Hot on the heels, many people had been discussing the prospect of hosting poker rooms and casinos on the internet, allowing people to play these games from the comfort of their own homes. 

However, legal restrictions placed on the gambling industry in most countries meant it wouldn’t be possible to operate a website that accepted wagers This changed in 1994 when Antigua & Barbuda, a small island nation in the West Indies, passed the Free Trade & Processing Zone Act. This new law made it possible for iGaming companies to set uptheir territory and serve customers around the world.

Within a year of the law passing, the first online wagers were placed with a Swiss-based lottery. Shortly afterward, there were hundreds of poker sites, casinos, and sportsbooks operating around the world. 

Early Technological Advancements

Just a few months after the first online betting sites launched, Microsoft released Windows 95, which sold 7 million copies in its first week and 40 million units during its first year. 

This was the first time many people bought a computer for their home to connect to the internet.

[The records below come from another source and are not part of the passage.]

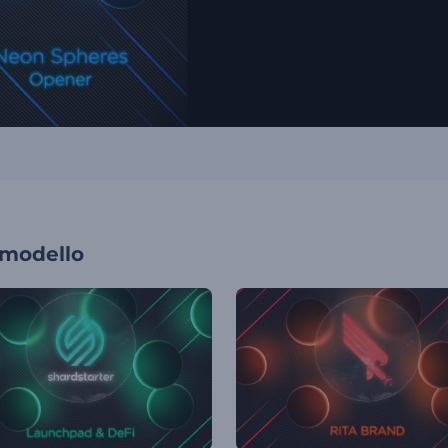
 modello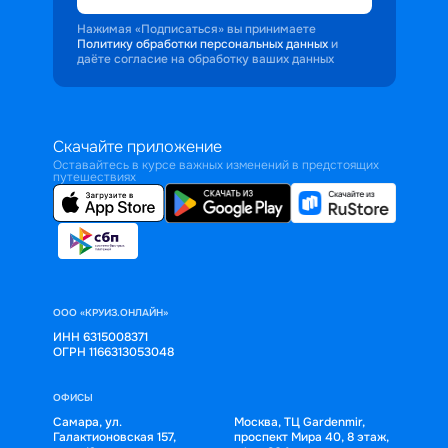
Нажимая «Подписаться» вы принимаете
Политику обработки персональных данных
и
даёте согласие на обработку ваших данных
Скачайте приложение
Оставайтесь в курсе важных изменений в предстоящих
путешествиях
ООО «КРУИЗ.ОНЛАЙН»
ИНН 6315008371
ОГРН 1166313053048
ОФИСЫ
Самара, ул.
Москва, ТЦ Gardenmir,
Галактионовская 157,
проспект Мира 40, 8 этаж,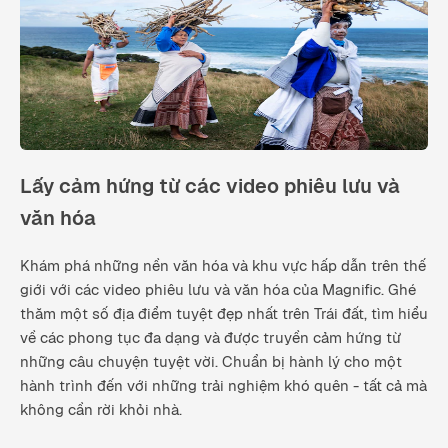
Lấy cảm hứng từ các video phiêu lưu và
văn hóa
Khám phá những nền văn hóa và khu vực hấp dẫn trên thế
giới với các video phiêu lưu và văn hóa của Magnific. Ghé
thăm một số địa điểm tuyệt đẹp nhất trên Trái đất, tìm hiểu
về các phong tục đa dạng và được truyền cảm hứng từ
những câu chuyện tuyệt vời. Chuẩn bị hành lý cho một
hành trình đến với những trải nghiệm khó quên - tất cả mà
không cần rời khỏi nhà.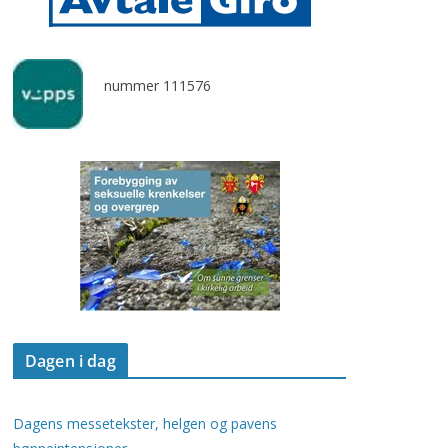
nummer 111576
Dagen i dag
Dagens messetekster, helgen og pavens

This meant that online casinos and poker sites suddenly had a much larger market to serve. 

Shortly after the first online poker sites and casinos began operating, computers got more powerful and internet connections got faster. This allowed poker sites and casinos to offer more interactive games, better graphics, and improve sound effects. 

Access to these sites was helped by companies like AOL and CompuServe, who aggressively marketed their services to get people connected to the internet. 

AOL alone pushed so hard to get people connected to the internet, it sent CDs with its software to every home in the United States, spending more than $300 million. After version 4.0 of the company’s software launched in 1998, it produced so many disks that all of the global CD production capacity was used for AOL marketing efforts. 

This helped it to go from 200,000 customers to over 25 million in a decade, a 125,000% increase in the potential number of online poker and casino players. 

The Mobile Revolution

Image via Unsplash

Caption: Smartphones have made it more convenient for people to play card games online

Technology continued to make steady improvements throughout the 1990s and 2000s, with computers becoming faster, lighter, smaller, and more portable. However, the next big game-changer was the smartphone. 

Although they weren’t the first to market, Apple helped to define the smartphone market with its iPhone, which it unveiled to the world in January 2007. In the first year, it sold 1.4 million units, then 12 million, 21 million, 40 million, and 72 million in the following years. Today, the company shifts around 200 million units a year, though only around 40 million of these were the top iPhone 11 in 2019.

Suddenly, large swathes of the population were carrying a powerful computer in their pocket. One that allowed them to perform many of the same tasks as a computer on the go, in front of the TV, or just about anywhere. 

That meant it was now possible to play online poker practically anywhere, provided you have an internet connection. iGaming companies quickly caught on and began developing apps to provide more convenience to their existing customers and to help them appeal to new ones. 

For example, certain games like slots and video poker are more popular among middle-aged women, who prefer to make small but regular wagers. Playing on mobile made it more convenient, which is why around 70% of all online wagers are placed through smartphones and tablets today. 

Mobile devices have also made it possible for regions where fixed-line internet connections are not available to get online. This has created new markets for iGaming countries, as smartphone apps allow them to serve these customers for the first time.

In Summary

The iGaming industry is around 25 years old, though the concept of playing poker and other games online had been talked about for much longer. The industry relies on technology to allow it to operate, though it’s also constrained by regions with strict regulatory environments. When these two factors are aligned, iGaming companies can thrive.

Computers, the internet, and now smartphones have all helped companies offer card games and slots to many new customers around the world. Any new technologies that can improve convenience and access will also likely benefit the sector in the future.